All of the following is based on 'typical' 3D game technology as I know it. Your mileage may vary.

One of the things which has always bothered me about using CGI tools (MAX / Maya / SoftImage) for level building, is that at a deep conceptual level it just doesn't do the job. A level is not a list of polygons. An (indoor) level is more usefully represented as a connected set of volumes. There is a ton of spatial information you need, and you may also need multiple sets of geometry (one for collision, pathfinding, physics, AI, one for the display). Yet CGI tools are built to output pixels, and they tend to not care where those pixels came from. So what you tend to have to do is a) restrict graphic artists (e.g. don't use NURBS) and b) extract the information you really need from the list of polygons you export from the tool at some point. Compare that with level building tools that directly allow you to edit volumes.

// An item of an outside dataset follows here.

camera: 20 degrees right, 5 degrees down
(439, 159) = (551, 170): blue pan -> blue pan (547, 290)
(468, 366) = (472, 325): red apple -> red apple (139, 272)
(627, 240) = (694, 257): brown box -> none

Long turnaround times (for the edit - test cycle) are a problem but it's getting better because it has become easier to integrate your own real-time output into the CGI tool.

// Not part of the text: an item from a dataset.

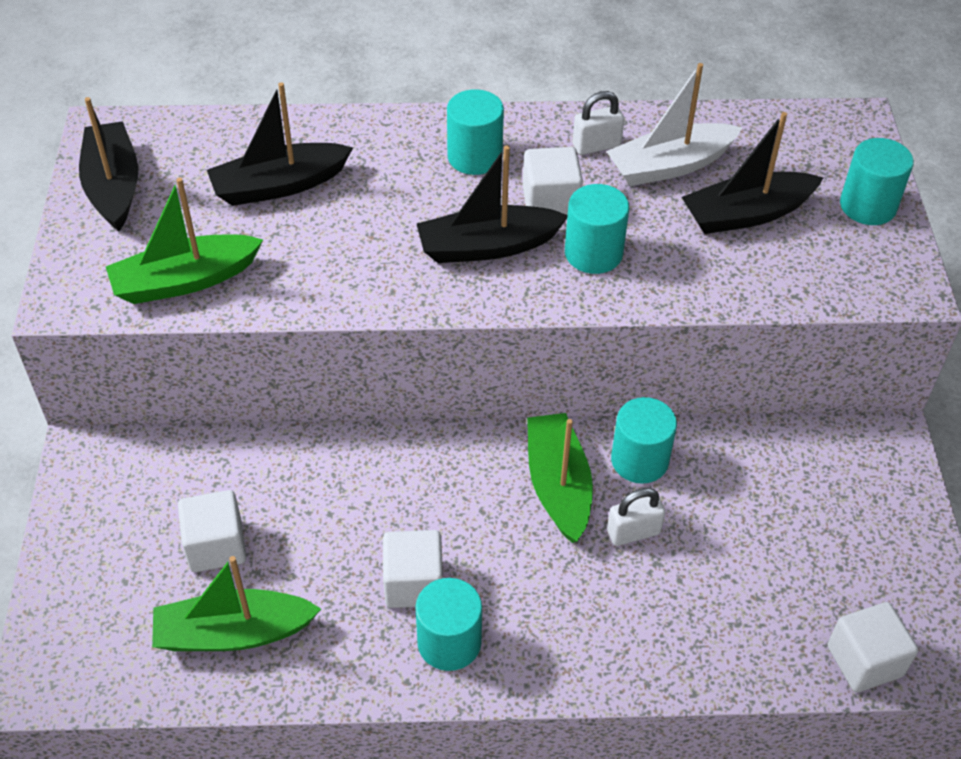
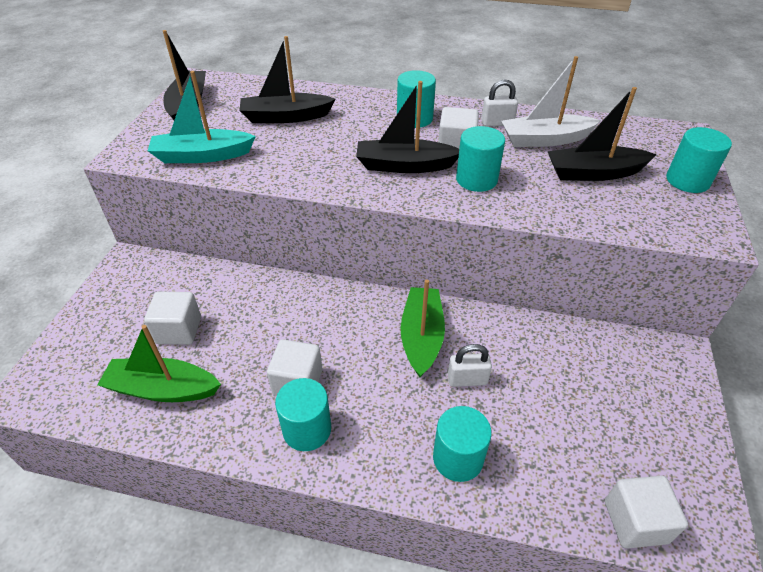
camera: 15 degrees right, 5 degrees down
(185, 281) = (202, 156): green boat -> turquoise boat
(639, 460) = (485, 331): turquoise cylinder -> turquoise cylinder (458, 458)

Integrating your custom tools into CGI tools can be a pain - especially since you tend to be tied to their UI, data structure, save mechanism etc. E.g. if you want to edit dialogues in a Maya scene and save them in XML files stored in a version-controlled on-line database, good luck trying to integrate that in a sane way.

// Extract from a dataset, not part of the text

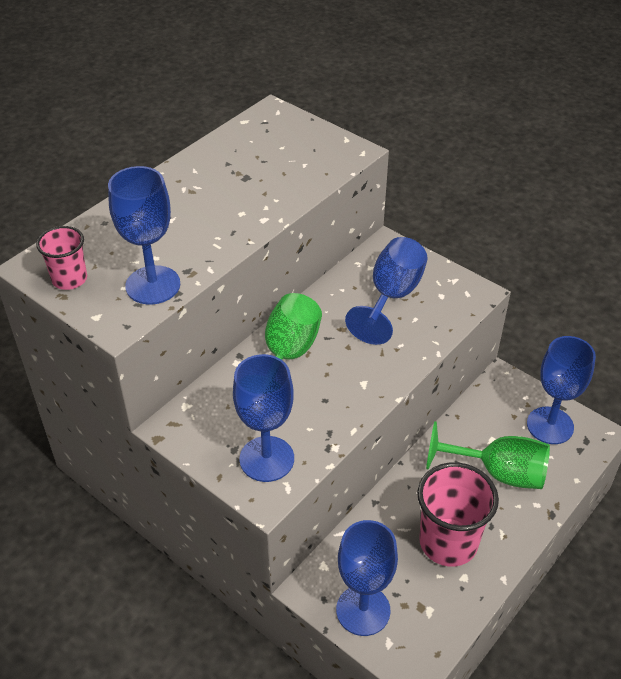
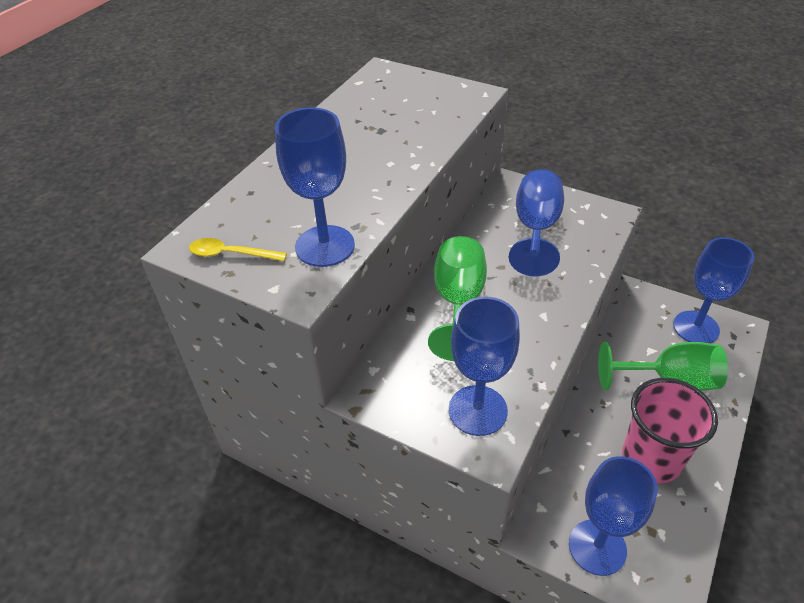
camera: 10 degrees left, 0 degrees up
(69, 279) = (231, 254): pink cup -> yellow spoon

Significant productivity improvements can be made by using element libraries or toolkits instead of modeling / copying and pasting each tree when you need one - especially since that tree may have lots of game-dependent custom data. Cramming that into a CGI tool is a pain as well.

Working on really large maps, handling multiple people working on a level, correctly handling different aspects of a level (say geometry and population): they're all useful, and they're all a pain in CGI tools.

Obviously many people have managed, but I still think it's a fundamental problem. Whenever you want to edit anything that's not visible geometry, you're straining the boundaries of the CGI tool.

Am I wrong? Did I miss something? I've discussed this more than once with various smart people, but no-one has managed to convince me this is not a problem, just that the problem can be made less irritating.